§ ASSIGNMENT
Copy out the entries that come next, exactly.

§ SUPPLIED MATERIAL

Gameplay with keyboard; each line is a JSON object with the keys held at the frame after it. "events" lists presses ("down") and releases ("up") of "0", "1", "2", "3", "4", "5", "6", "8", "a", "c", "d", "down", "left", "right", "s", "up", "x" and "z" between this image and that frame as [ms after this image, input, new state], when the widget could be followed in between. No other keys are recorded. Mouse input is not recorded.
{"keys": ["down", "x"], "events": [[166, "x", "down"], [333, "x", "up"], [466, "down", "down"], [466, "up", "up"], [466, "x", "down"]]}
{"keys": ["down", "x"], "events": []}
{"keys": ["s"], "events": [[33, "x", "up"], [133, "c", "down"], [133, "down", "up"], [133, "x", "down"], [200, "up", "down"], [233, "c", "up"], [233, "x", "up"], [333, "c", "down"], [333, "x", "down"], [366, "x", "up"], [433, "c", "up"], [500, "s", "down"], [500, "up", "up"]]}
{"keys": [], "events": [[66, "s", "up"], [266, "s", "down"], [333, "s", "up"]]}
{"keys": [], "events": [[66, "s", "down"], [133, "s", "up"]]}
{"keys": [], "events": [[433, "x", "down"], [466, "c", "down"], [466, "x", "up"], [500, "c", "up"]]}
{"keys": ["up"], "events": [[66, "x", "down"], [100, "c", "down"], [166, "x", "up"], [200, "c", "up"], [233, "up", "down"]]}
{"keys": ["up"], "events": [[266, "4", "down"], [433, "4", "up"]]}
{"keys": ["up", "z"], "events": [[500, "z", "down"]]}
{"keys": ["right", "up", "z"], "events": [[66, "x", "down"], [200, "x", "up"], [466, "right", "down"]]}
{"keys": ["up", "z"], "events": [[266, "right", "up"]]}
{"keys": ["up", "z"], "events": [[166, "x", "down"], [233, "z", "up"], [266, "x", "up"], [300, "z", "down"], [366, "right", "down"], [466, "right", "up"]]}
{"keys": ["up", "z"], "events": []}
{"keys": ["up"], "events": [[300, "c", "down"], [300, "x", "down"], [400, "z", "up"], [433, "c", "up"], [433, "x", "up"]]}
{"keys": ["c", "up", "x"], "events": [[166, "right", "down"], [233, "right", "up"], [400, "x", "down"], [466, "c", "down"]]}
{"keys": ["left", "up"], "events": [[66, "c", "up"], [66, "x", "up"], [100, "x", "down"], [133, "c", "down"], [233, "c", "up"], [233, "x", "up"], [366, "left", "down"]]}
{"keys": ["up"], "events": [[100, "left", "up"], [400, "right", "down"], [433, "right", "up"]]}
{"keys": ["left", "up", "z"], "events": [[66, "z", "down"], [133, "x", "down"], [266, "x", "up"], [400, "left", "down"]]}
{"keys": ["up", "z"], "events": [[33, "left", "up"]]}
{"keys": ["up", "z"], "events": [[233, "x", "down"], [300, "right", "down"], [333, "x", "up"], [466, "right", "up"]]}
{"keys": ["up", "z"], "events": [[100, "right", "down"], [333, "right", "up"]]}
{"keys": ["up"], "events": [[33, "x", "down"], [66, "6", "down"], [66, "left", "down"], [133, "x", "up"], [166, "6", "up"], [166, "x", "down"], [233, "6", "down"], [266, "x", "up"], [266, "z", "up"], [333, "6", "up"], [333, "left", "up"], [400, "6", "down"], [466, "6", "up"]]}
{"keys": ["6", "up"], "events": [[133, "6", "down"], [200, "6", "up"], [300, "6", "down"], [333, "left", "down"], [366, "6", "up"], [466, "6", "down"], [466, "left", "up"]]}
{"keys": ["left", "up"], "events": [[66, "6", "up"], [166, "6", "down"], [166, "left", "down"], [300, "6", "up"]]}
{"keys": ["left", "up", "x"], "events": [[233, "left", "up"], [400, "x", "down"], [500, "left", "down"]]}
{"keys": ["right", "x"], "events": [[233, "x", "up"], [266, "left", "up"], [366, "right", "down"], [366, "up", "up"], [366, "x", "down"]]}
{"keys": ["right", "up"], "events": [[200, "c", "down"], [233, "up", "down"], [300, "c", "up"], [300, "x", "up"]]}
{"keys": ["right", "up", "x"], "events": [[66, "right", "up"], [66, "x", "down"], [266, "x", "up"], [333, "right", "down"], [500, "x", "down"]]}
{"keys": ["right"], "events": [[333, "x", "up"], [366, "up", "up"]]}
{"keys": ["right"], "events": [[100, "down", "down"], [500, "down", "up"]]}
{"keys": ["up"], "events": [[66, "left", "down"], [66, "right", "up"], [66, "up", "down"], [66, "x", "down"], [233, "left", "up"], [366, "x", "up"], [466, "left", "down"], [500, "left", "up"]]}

§ ANSWER FOR THIS EXERCISE
Gameplay with keyboard; each line is a JSON object with the keys held at the frame after it. "events" lists presses ("down") and releases ("up") of "0", "1", "2", "3", "4", "5", "6", "8", "a", "c", "d", "down", "left", "right", "s", "up", "x" and "z" between this image and that frame as [ms after this image, input, new state], when the widget could be followed in between. No other keys are recorded. Mouse input is not recorded.
{"keys": ["down", "x"], "events": [[166, "x", "down"], [333, "x", "up"], [466, "down", "down"], [466, "up", "up"], [466, "x", "down"]]}
{"keys": ["down", "x"], "events": []}
{"keys": ["s"], "events": [[33, "x", "up"], [133, "c", "down"], [133, "down", "up"], [133, "x", "down"], [200, "up", "down"], [233, "c", "up"], [233, "x", "up"], [333, "c", "down"], [333, "x", "down"], [366, "x", "up"], [433, "c", "up"], [500, "s", "down"], [500, "up", "up"]]}
{"keys": [], "events": [[66, "s", "up"], [266, "s", "down"], [333, "s", "up"]]}
{"keys": [], "events": [[66, "s", "down"], [133, "s", "up"]]}
{"keys": [], "events": [[433, "x", "down"], [466, "c", "down"], [466, "x", "up"], [500, "c", "up"]]}
{"keys": ["up"], "events": [[66, "x", "down"], [100, "c", "down"], [166, "x", "up"], [200, "c", "up"], [233, "up", "down"]]}
{"keys": ["up"], "events": [[266, "4", "down"], [433, "4", "up"]]}
{"keys": ["up", "z"], "events": [[500, "z", "down"]]}
{"keys": ["right", "up", "z"], "events": [[66, "x", "down"], [200, "x", "up"], [466, "right", "down"]]}
{"keys": ["up", "z"], "events": [[266, "right", "up"]]}
{"keys": ["up", "z"], "events": [[166, "x", "down"], [233, "z", "up"], [266, "x", "up"], [300, "z", "down"], [366, "right", "down"], [466, "right", "up"]]}
{"keys": ["up", "z"], "events": []}
{"keys": ["up"], "events": [[300, "c", "down"], [300, "x", "down"], [400, "z", "up"], [433, "c", "up"], [433, "x", "up"]]}
{"keys": ["c", "up", "x"], "events": [[166, "right", "down"], [233, "right", "up"], [400, "x", "down"], [466, "c", "down"]]}
{"keys": ["left", "up"], "events": [[66, "c", "up"], [66, "x", "up"], [100, "x", "down"], [133, "c", "down"], [233, "c", "up"], [233, "x", "up"], [366, "left", "down"]]}
{"keys": ["up"], "events": [[100, "left", "up"], [400, "right", "down"], [433, "right", "up"]]}
{"keys": ["left", "up", "z"], "events": [[66, "z", "down"], [133, "x", "down"], [266, "x", "up"], [400, "left", "down"]]}
{"keys": ["up", "z"], "events": [[33, "left", "up"]]}
{"keys": ["up", "z"], "events": [[233, "x", "down"], [300, "right", "down"], [333, "x", "up"], [466, "right", "up"]]}
{"keys": ["up", "z"], "events": [[100, "right", "down"], [333, "right", "up"]]}
{"keys": ["up"], "events": [[33, "x", "down"], [66, "6", "down"], [66, "left", "down"], [133, "x", "up"], [166, "6", "up"], [166, "x", "down"], [233, "6", "down"], [266, "x", "up"], [266, "z", "up"], [333, "6", "up"], [333, "left", "up"], [400, "6", "down"], [466, "6", "up"]]}
{"keys": ["6", "up"], "events": [[133, "6", "down"], [200, "6", "up"], [300, "6", "down"], [333, "left", "down"], [366, "6", "up"], [466, "6", "down"], [466, "left", "up"]]}
{"keys": ["left", "up"], "events": [[66, "6", "up"], [166, "6", "down"], [166, "left", "down"], [300, "6", "up"]]}
{"keys": ["left", "up", "x"], "events": [[233, "left", "up"], [400, "x", "down"], [500, "left", "down"]]}
{"keys": ["right", "x"], "events": [[233, "x", "up"], [266, "left", "up"], [366, "right", "down"], [366, "up", "up"], [366, "x", "down"]]}
{"keys": ["right", "up"], "events": [[200, "c", "down"], [233, "up", "down"], [300, "c", "up"], [300, "x", "up"]]}
{"keys": ["right", "up", "x"], "events": [[66, "right", "up"], [66, "x", "down"], [266, "x", "up"], [333, "right", "down"], [500, "x", "down"]]}
{"keys": ["right"], "events": [[333, "x", "up"], [366, "up", "up"]]}
{"keys": ["right"], "events": [[100, "down", "down"], [500, "down", "up"]]}
{"keys": ["up"], "events": [[66, "left", "down"], [66, "right", "up"], [66, "up", "down"], [66, "x", "down"], [233, "left", "up"], [366, "x", "up"], [466, "left", "down"], [500, "left", "up"]]}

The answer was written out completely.